## Görev A
Verilen metinde alıntılanan Yunus 53 ayetinde konuşan kişi kendini neden büsbütün temize çıkarmıyor? Metindeki gerekçeyi bir iki cümleyle açıklayın.

## Verilen Metin

·····

Abdullah ibni Mes’ûd buyurdu ki, “birileri birilerinin ayıbını araştırırsa, Allah da onun suçunu ortaya çıkarır ve evinde bile onu âleme rezil eder.” Evet, “Birileri başkasının ayıplarını, kusurlarını anlatmak istediğinde, hemen kendi kusurlarını hatırlamalıdır." İyi insanlar başkalarının hatalarını küçük, kendi kusurlarını ise büyük görmeli, başkalarını kötülemektense kendi nefsinin kusurlarını kötülemelidir. Bu çerçevede şunlar Münafıklık alametidir: Kendi utanç verici halini görmeyip, başkasındaki aynı kusuru görmesi. Kendi utanç verici halini görmeyip, başkalarının aynı durumundan utanç duyuyormuş gibi davranması. Aslında onların yapmaya çalıştıkları şey, ötekileri kıskanması ve kendini saklamaya çalışmasından ibarettir. Onlar “Laf ile verirler aleme binlerce nizamat, bin teseyyüb bulunur hanelerinde”
(Necm 32)’de Allah (cc) ne buyurdu: "… Öyleyse nefsinizi temize çıkarmayınız. Yüce Allah ihlas ile amel edeni, gizli ve açıkta Rabbinden korkanı bilir." Hz. Yusuf’u hatırlayın, nefsinizi aklamaktan sakının. Bu konuda dikkat edilmesi gereken en önemli uyarı da “Başkasının ayıplarını, kusurlarını anlatmak istediğinde, hemen kendi kusurlarını hatırla” anlamındaki hadistir. Kimse, hakim olmadığı bir konuda kimsenin nefsinin kefili olmasın. (Yunus 53)’de Allah(cc) ne buyurmuştu: “Buna rağmen yine de kendimi büsbütün temize çıkarmıyorum. Çünkü Rabbimin merhamet edip koruduğu kimseler dışında, nefis insana sürekli kötülüğü emreder. Rabbim, elbette çok bağışlayıcıdır, engin merhamet sahibidir.” İnsan, öncelikle kendi kusur ve ayıplarını görmesi gerekirken, başkalarının ayıp ve kusurlarını görür. Hatta zaman zaman kendi büyük hatalarını örter, ama başkalarının küçük hatalarını hiç kaçırmaz. İnsanın bu hatasına dikkat çeker peygamber efendimiz. Evet, başkasının gözünde çöp arayanlar, önce kendi gözlerine baksınlar.

·····

## Kayıtlar
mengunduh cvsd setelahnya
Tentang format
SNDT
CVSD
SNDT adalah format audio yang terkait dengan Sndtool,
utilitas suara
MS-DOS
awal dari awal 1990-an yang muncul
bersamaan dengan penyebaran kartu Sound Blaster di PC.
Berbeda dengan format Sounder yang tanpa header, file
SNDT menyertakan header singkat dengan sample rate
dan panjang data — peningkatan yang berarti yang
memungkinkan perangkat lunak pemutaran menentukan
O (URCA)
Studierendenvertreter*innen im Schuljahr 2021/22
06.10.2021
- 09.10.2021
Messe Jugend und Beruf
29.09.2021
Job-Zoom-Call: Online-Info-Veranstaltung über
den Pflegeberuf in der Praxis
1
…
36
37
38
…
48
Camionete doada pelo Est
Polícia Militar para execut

·····

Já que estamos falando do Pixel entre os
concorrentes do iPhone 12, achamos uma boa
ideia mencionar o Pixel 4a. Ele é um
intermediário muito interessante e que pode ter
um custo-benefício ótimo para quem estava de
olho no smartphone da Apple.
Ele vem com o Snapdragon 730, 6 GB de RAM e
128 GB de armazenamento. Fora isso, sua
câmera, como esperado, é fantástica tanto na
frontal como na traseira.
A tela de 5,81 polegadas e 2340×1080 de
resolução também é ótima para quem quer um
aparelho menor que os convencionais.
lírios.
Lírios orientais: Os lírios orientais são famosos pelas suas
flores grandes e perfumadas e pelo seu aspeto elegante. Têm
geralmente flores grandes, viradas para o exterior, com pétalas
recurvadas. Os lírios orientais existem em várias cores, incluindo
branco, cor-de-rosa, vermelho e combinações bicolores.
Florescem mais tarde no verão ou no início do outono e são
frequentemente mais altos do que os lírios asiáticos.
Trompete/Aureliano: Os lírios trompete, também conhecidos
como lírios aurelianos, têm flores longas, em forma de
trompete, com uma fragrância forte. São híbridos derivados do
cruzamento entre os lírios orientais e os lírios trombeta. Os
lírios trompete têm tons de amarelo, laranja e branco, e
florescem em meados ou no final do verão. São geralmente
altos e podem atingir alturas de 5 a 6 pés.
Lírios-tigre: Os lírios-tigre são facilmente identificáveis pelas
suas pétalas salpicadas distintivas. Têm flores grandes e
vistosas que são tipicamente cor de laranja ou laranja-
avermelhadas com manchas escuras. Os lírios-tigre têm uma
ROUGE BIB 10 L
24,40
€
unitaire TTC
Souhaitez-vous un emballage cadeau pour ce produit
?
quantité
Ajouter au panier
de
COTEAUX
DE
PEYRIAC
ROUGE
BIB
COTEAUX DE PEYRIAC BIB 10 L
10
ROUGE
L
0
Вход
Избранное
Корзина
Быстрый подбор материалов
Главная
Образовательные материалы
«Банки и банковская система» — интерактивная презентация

·····

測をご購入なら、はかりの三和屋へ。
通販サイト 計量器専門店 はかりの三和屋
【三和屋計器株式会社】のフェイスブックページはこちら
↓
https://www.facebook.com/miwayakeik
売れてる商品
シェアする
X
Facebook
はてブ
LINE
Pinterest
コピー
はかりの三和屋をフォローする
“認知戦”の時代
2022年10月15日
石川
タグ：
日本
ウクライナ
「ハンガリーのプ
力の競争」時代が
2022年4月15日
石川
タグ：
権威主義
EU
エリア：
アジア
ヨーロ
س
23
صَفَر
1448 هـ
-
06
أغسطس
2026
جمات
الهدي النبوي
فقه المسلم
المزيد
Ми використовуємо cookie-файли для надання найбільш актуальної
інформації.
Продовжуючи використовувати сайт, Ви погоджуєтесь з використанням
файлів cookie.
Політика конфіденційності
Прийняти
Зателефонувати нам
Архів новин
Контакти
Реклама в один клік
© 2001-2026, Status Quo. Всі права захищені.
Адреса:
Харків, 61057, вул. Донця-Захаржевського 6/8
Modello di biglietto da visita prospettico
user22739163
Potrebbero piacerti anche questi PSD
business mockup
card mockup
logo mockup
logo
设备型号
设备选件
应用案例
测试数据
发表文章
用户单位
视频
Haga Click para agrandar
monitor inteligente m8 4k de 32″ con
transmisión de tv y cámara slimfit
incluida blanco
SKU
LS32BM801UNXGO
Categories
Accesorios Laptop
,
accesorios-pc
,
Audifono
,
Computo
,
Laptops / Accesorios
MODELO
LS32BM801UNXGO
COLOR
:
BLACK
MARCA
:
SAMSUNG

·····

## Görev B
Kayıtlarda "mais" kelimesinin geçtiği bütün satırları bulun ve hiç değiştirmeden yazın.

## Cevap Alanı A
Çünkü ayete göre, Rabbin merhamet edip koruduğu kimseler dışında nefis insana sürekli kötülüğü emreder.

## Cevap Alanı B
Florescem mais tarde no verão ou no início do outono e são
frequentemente mais altos do que os lírios asiáticos.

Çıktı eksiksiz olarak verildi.